In the past year there have been several high-profile outage incidents, affecting a wide range of organizations. In the first month of 2017 alone, we have seen both Delta Airlines and United Airlines cancel flights due to major IT issues and the internet streaming services of both Comcast and Fox Sports experiencing outages during Super Bowl 51, leaving some fans unable to witness the nail biting ending.
These follow on from similar incidents last year that affected Amazon Web Services after storms hit Sydney, Australia in June, where services in the region were down for around 10 hours, disrupting a range of services from banking to pizza deliveries. And of course, cyberattacks also took their toll: we saw the worlds’ biggest ever DDoS attack targeting the company which controls much of the internet’s domain name system.
Despite these high profile incidents, many businesses are still stuck in the mind-set of ‘it won’t happen to me’ and are ill-prepared for IT failures. And with IT teams facing a broad range of unpredictable challenges while maintaining ‘business as usual’ operations, this mind-set places organizations at serious risk of a damaging, costly outage. Therefore, it’s more important than ever to have plans for responding and recovering as quickly as possible when a serious incident strikes. As the author Franz Kafka put it, it’s better to have and not need, than to need and not have. In short, effective disaster recovery is a critical component of a business’ overall cybersecurity posture.
Most large organizations do have a contingency plan in place in case its primary site is hit by a catastrophic outage – which, remember, could just as easily be a physical or environmental problem like a fire or flood, as well as a cyberattack. This involves having a disaster recovery (DR) site in another city or even another country, which replicates all the infrastructure that is used at the primary site. However, a key piece of this infrastructure is often overlooked – network security – which must also be replicated on the DR site in order for the applications to function yet remain secure when the DR site is activated.
Building security into DR
Replicating the security infrastructure, however, can be more of a challenge than it may initially appear. The network at the primary site will contain routers, firewalls, servers and so on, and the DR site may be set up in exactly the same way. But the problem is, just installing the same equipment in the same configuration isn’t enough. All of those devices have security policies within them and these policies change on a daily or even an hourly basis, every time applications and users are added, amended or removed.
As such, whenever a policy change is made in the primary site it is critical to ensure that an equivalent change is made on the DR site. This requires synchronization between the two sites’ security policies to automatically replicate policies every time they change. How that synchronization is implemented will depend on the exact equipment and setup the organization is using, and it’s not always easy to do.
The most straightforward scenario is when the same equipment from the same vendor is deployed at each site – and that vendor offers a unified firewall management system. This means the same policies can be simultaneously installed on security devices on both sites; IT teams only have to make the change once in the firewall management system, and it’ll push the change out to the security devices in each site.
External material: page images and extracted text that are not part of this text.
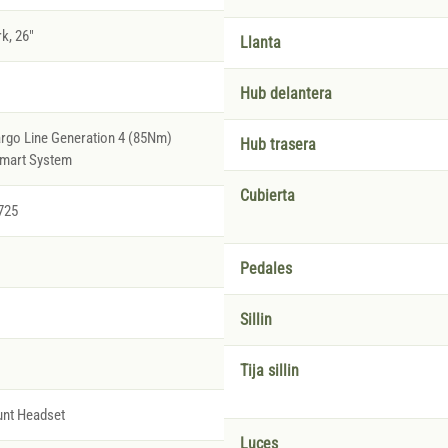
k, 26"
Llanta
Hub delantera
argo Line Generation 4 (85Nm)
Hub trasera
Smart System
Cubierta
725
Pedales
Sillin
Tija sillin
nt Headset
Luces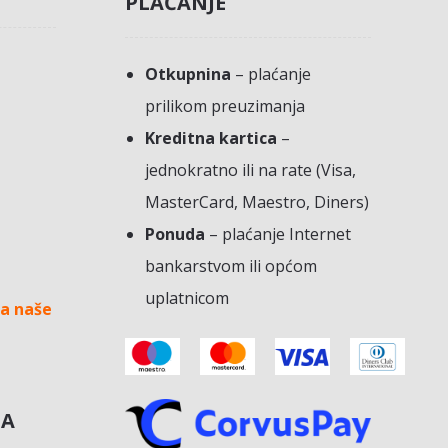
PLAĆANJE
Otkupnina
– plaćanje
prilikom preuzimanja
Kreditna kartica
–
jednokratno ili na rate (Visa,
MasterCard, Maestro, Diners)
Ponuda
– plaćanje Internet
bankarstvom ili općom
uplatnicom
a naše
NA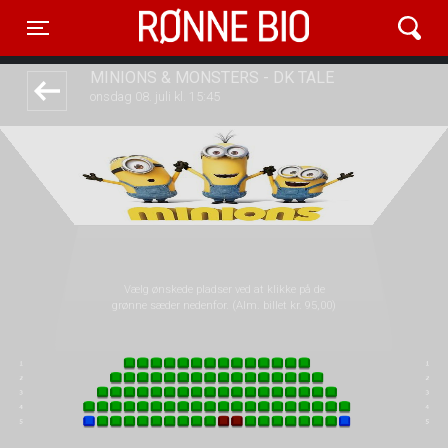
Rønne Bio
front05-temp 091728
Toggle navigation
MINIONS & MONSTERS - DK TALE
onsdag 08. juli kl. 15:45
Vælg ønskede pladser ved at klikke på de
grønne sæder nedenfor. (Alm. billet kr. 95,00)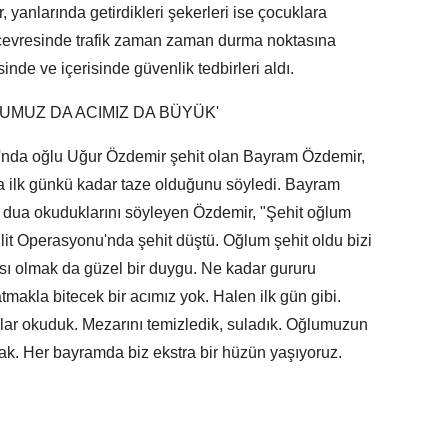
, yanlarında getirdikleri şekerleri ise çocuklara
ık çevresinde trafik zaman zaman durma noktasına
inde ve içerisinde güvenlik tedbirleri aldı.
UMUZ DA ACIMIZ DA BÜYÜK'
'nda oğlu Uğur Özdemir şehit olan Bayram Özdemir,
 da ilk günkü kadar taze olduğunu söyledi. Bayram
p dua okuduklarını söyleyen Özdemir, "Şehit oğlum
it Operasyonu'nda şehit düştü. Oğlum şehit oldu bizi
ası olmak da güzel bir duygu. Ne kadar gururu
makla bitecek bir acımız yok. Halen ilk gün gibi.
ar okuduk. Mezarını temizledik, suladık. Oğlumuzun
ak. Her bayramda biz ekstra bir hüzün yaşıyoruz.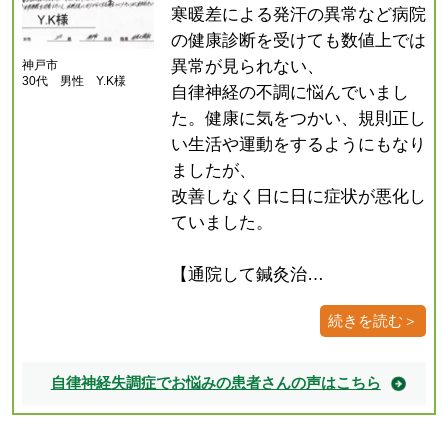
寒暖差による発汗の異常など病院
の健康診断を受けても数値上では
異常が見られない、
神戸市
30代 男性 Y.K様
自律神経の不調に悩んでいまし
た。健康に気をつかい、規則正し
い生活や運動をするようにもなり
ましたが、
改善しなく日に日に症状が悪化し
ていました。
【通院して鍼灸治…
続きを読む＞
自律神経失調症でお悩みの患者さんの声はこちら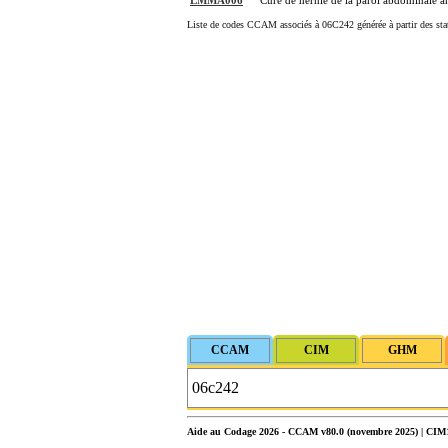
LMMA006
Cure de hernie de la paroi abdominale an
Liste de codes CCAM associés à 06C242 générée à partir des sta
Aide au Codage 2026 - CCAM v80.0 (novembre 2025) | CIM10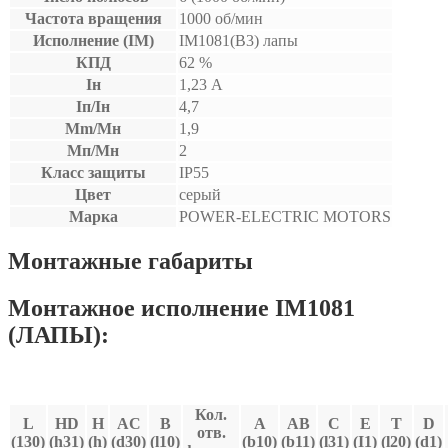
Частота вращения
1000 об/мин
Исполнение (IM)
IM1081(B3) лапы
КПД
62 %
Iн
1,23 А
Iп/Iн
4,7
Mm/Мн
1,9
Мп/Мн
2
Класс защиты
IP55
Цвет
серый
Марка
POWER-ELECTRIC MOTORS
Монтажные габариты
Монтажное исполнение IM1081
(ЛАПЫ):
Кол.
L
HD
H
AC
В
A
AB
C
E
T
D
отв.
(130)
(h31)
(h)
(d30)
(l10)
(b10)
(b11)
(l31)
(I1)
(l20)
(d1)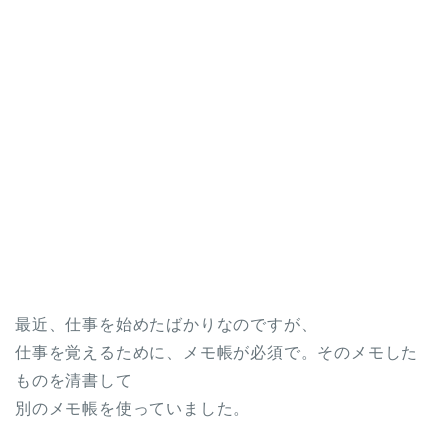
最近、仕事を始めたばかりなのですが、
仕事を覚えるために、メモ帳が必須で。そのメモした
ものを清書して
別のメモ帳を使っていました。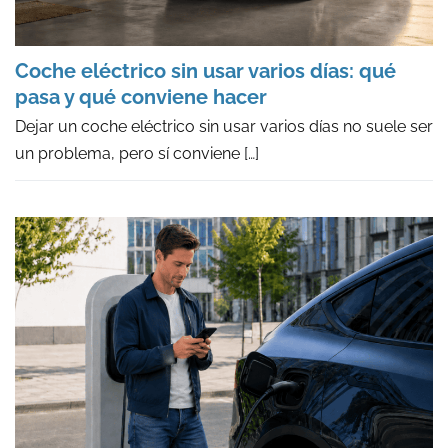
Coche eléctrico sin usar varios días: qué
pasa y qué conviene hacer
Dejar un coche eléctrico sin usar varios días no suele ser
un problema, pero sí conviene
[…]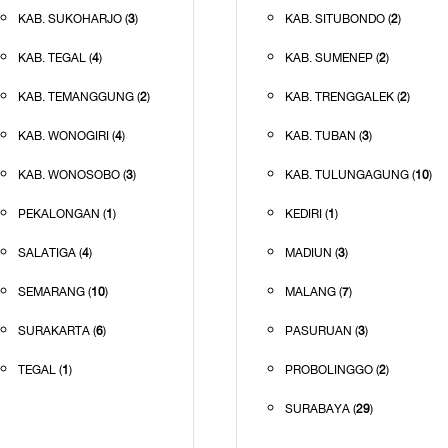
KAB. SUKOHARJO (
3
)
KAB. SITUBONDO (
2
)
KAB. TEGAL (
4
)
KAB. SUMENEP (
2
)
KAB. TEMANGGUNG (
2
)
KAB. TRENGGALEK (
2
)
KAB. WONOGIRI (
4
)
KAB. TUBAN (
3
)
KAB. WONOSOBO (
3
)
KAB. TULUNGAGUNG (
10
)
PEKALONGAN (
1
)
KEDIRI (
1
)
SALATIGA (
4
)
MADIUN (
3
)
SEMARANG (
10
)
MALANG (
7
)
SURAKARTA (
6
)
PASURUAN (
3
)
TEGAL (
1
)
PROBOLINGGO (
2
)
SURABAYA (
29
)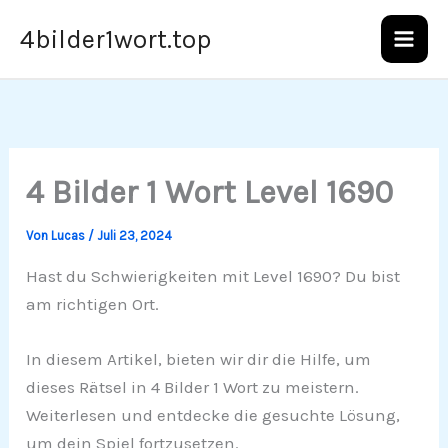
Zum
4bilder1wort.top
Inhalt
springen
4 Bilder 1 Wort Level 1690
Von
Lucas
/
Juli 23, 2024
Hast du Schwierigkeiten mit Level 1690? Du bist
am richtigen Ort.
In diesem Artikel, bieten wir dir die Hilfe, um
dieses Rätsel in 4 Bilder 1 Wort zu meistern.
Weiterlesen und entdecke die gesuchte Lösung,
um dein Spiel fortzusetzen.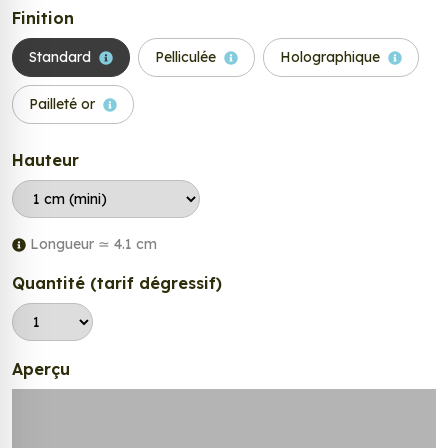
Finition
Standard
Pelliculée
Holographique
Pailleté or
Hauteur
Longueur ≃
4.1
cm
Quantité (tarif dégressif)
Aperçu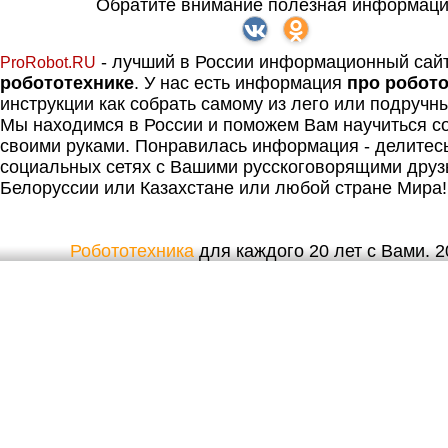
Обратите внимание полезная информаци
- лучший в России информационный сай
ProRobot.RU
робототехнике
. У нас есть информация
про робот
инструкции как собрать самому из лего или подручн
Мы находимся в России и поможем Вам научиться со
своими руками. Понравилась информация - делитес
социальных сетях с Вашими русскоговорящими друз
Белоруссии или Казахстане или любой стране Мира!
Робототехника
для каждого 20 лет с Вами. 20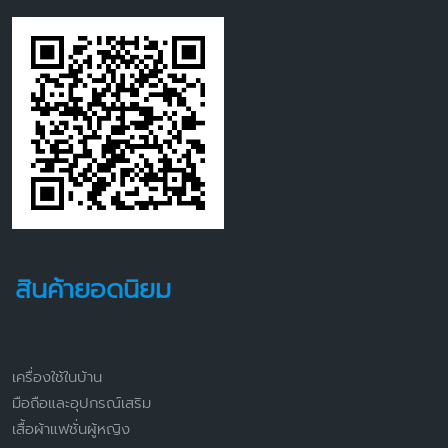
สินค้ายอดนิยม
เครื่องใช้ในบ้าน
มือถือและอุปกรณ์เสริม
เสื้อผ้าแฟชั่นผู้หญิง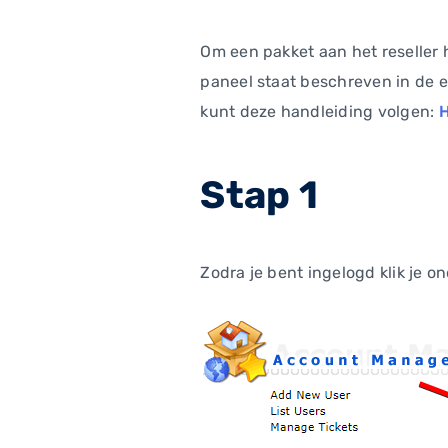
Om een pakket aan het reseller 
paneel staat beschreven in de e
kunt deze handleiding volgen:
H
Stap 1
Zodra je bent ingelogd klik je o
Overcoming language barriers
More complex scenarios occur when organizations don’t have such a firewall management system – or if the organization is using equipment from different vendors, or different models from the same vendor, at each site. In this setup, the policies at the two sites will not be truly identical, so synchronizing the two sites’ policies will need to be done in some other way. And if you rely only on human processes to synchronize the two sides – the polices will eventually diverge. Therefore, an automated system is the right approach to maintaining the synchronization.
The last thing to consider is the IP addresses in use at the primary and secondary sites. Are they identical or, as is more likely, are the IP addresses on the main site mapped to their logical counterparts in the DR site? In this case, any rules that are installed at the secondary site are going to look slightly different to the ones at the primary site – and again, you will need an automation solution to carry out the rule conversion.
It is essential to consider all of these aspects of security policy management when building a DR site. If you neglect these points, when disaster happens and you need to switch operations to your secondary site, then your systems and applications won’t work as you need them to.
As we’ve seen with recent serious outages, prevention is no longer enough to ensure robust readiness to unplanned incidents and cyber threats. Organizations also need to ensure that their incident response is as slick and unified as possible, so that when (not if) the worst happens, they can get critical systems back up and running quickly, to cut disruption to a bare minimum. And having your security policies configured and orchestrated across the entire organization, in both primary and DR sites, is a critical facet of this.